In 1927 the AOA was in the process of preparing for two Olympic Games: the second edition of the Olympic Winter Games, to be held in St. Moritz, Switzerland, and the Games of the IXth Olympiad in Amsterdam. On Aug. 4, the AOA’s president, William Christopher Prout, died suddenly after being appointed to the role only a year before.
With two Games looming and tensions growing between the AOA and its two sources of athletic talent, the National Collegiate Athletic Association (NCAA) and the Amateur Athletic Union (AAU), there was a clear need for a leader who could take command of the situation. MacArthur fit the bill.

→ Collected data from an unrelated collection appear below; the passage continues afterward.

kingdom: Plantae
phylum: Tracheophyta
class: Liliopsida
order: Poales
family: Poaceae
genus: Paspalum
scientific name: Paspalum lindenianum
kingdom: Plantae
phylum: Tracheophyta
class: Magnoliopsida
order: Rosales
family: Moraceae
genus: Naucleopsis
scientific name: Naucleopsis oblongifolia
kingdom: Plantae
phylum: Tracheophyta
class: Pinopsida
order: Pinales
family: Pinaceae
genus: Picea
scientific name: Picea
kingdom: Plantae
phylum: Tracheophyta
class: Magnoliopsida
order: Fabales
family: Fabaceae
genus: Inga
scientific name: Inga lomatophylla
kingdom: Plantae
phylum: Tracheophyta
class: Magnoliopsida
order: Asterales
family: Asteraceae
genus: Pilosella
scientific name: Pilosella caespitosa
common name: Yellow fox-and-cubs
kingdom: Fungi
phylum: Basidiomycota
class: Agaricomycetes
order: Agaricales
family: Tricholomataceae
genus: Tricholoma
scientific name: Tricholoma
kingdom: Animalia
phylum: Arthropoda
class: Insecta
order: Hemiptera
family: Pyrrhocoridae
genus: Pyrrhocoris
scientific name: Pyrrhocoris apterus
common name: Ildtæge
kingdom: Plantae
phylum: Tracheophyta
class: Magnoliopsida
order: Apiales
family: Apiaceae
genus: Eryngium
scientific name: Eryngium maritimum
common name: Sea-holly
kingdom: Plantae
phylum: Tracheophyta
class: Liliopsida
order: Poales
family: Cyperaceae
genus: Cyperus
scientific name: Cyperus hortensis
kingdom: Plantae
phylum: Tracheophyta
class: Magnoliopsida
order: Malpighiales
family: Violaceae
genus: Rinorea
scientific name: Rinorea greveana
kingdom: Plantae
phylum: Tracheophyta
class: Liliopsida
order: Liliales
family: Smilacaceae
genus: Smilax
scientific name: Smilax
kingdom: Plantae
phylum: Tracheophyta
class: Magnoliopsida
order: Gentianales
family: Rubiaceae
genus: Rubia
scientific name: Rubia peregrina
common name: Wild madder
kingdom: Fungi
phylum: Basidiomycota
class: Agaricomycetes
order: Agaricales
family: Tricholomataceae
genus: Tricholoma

With leadership skills that were forged on the battlefields of World War I, MacArthur also demonstrated vision in the administrative realm, having instituted sweeping changes during his tour as superintendent of the U.S. Military Academy. A key part of those changes were his emphasis on sports participation, a legacy that continues today. He required participation of all cadets in the reorganized intramural program he developed, a model that still is used in colleges throughout the country.
A visible portion of his legacy and summation of his philosophy is found in the inscription above the gymnasium entrance at West Point, a building erected during MacArthur’s tenure. It reads:
“On the field of friendly strife are sown the seeds that
On other fields and on other days will bring forth victory.”
On April 18, 1939, while commanding the Military District of Manila in the Philippines, MacArthur wrote a letter to Avery Brundage, his successor as AOA president who eventually would become the only American to serve as president of the International Olympic Committee. The letter is now stored in the USOC’s Crawford Family U.S. Olympic Archives. In that letter he explained the origins of the inscription:
“The training of the athletic field which produces in a superlative degree the attributes of fortitude, self-control, resolution, courage, mental agility, and, of course, physical development, is one completely fundamental to an efficiency soldiery. This fact had been recently emphasized to me on the battlefields of France and I wished that this fundamental concept to be the one which animated the athletic training at West Point. To this end I completely reorganized the athletic system and placed it on the broad and comprehensive basis which has been followed in that institution ever since.”
It was clear that MacArthur possessed the vision and skills necessary to carry the U.S. Olympic Movement forward. He was placed on detached service by the Army to accept the AOA presidency, his appointment being formalized at the organization’s Sept. 16, 1927, meeting. Reporting MacArthur’s appointment in October 1927, “The Olympic” magazine concluded by saying “No better choice could have been made by the American Olympic Committee for its president because in this job the qualities of fearlessness, fight, and organizing ability are absolutely essential and these President MacArthur has to a tremendous degree.”
MacArthur took on the challenge as if he were leading an army of athletes to battle. By his own admission, he was hard on the athletes. “I stormed and pleaded and cajoled,” Herman quotes him as saying. “We are here to win, and win decisively.”
While pushing the athletes onward, he also fended off attacks from critics of the day, sending what Herman called “a furious telegram” that said, in part, “We won’t stand for sniping from the rear.”
MacArthur’s relentless drive did not abate when the team arrived in Amsterdam. Herman relates an episode where the U.S. boxing team’s coach threatened to withdraw his athletes from the competition after a decision he considered unfair. MacArthur would have none of it, snapping “Americans never quit.” Some chafed under his micromanagement and badgering, but most, according to one team member, admired his zeal.
Spurred by the general’s drive, the Americans thrived. By the time the Games ended, they had won 24 gold medals, more than the next two nations combined. Along the way they set seven world and 17 Olympic records.
In his after-action report to President Calvin Coolidge, MacArthur penned words that ring true nearly 90 years later: “‘Athletic America’ is a telling phrase. It is talismanic. It suggests health and happiness. It arouses national pride and kindles anew the national spirit… Nothing has been more characteristic of the genius of the American people than their genius for athletics.”
MacArthur’s efforts not only turned the U.S. Olympic Movement away from an abyss at a time of great need, they also crystallized many of the concepts and philosophies that continue to drive every U.S. Olympian and Olympic hopeful to success today, and they resonate with every chant of “U-S-A, U-S-A!”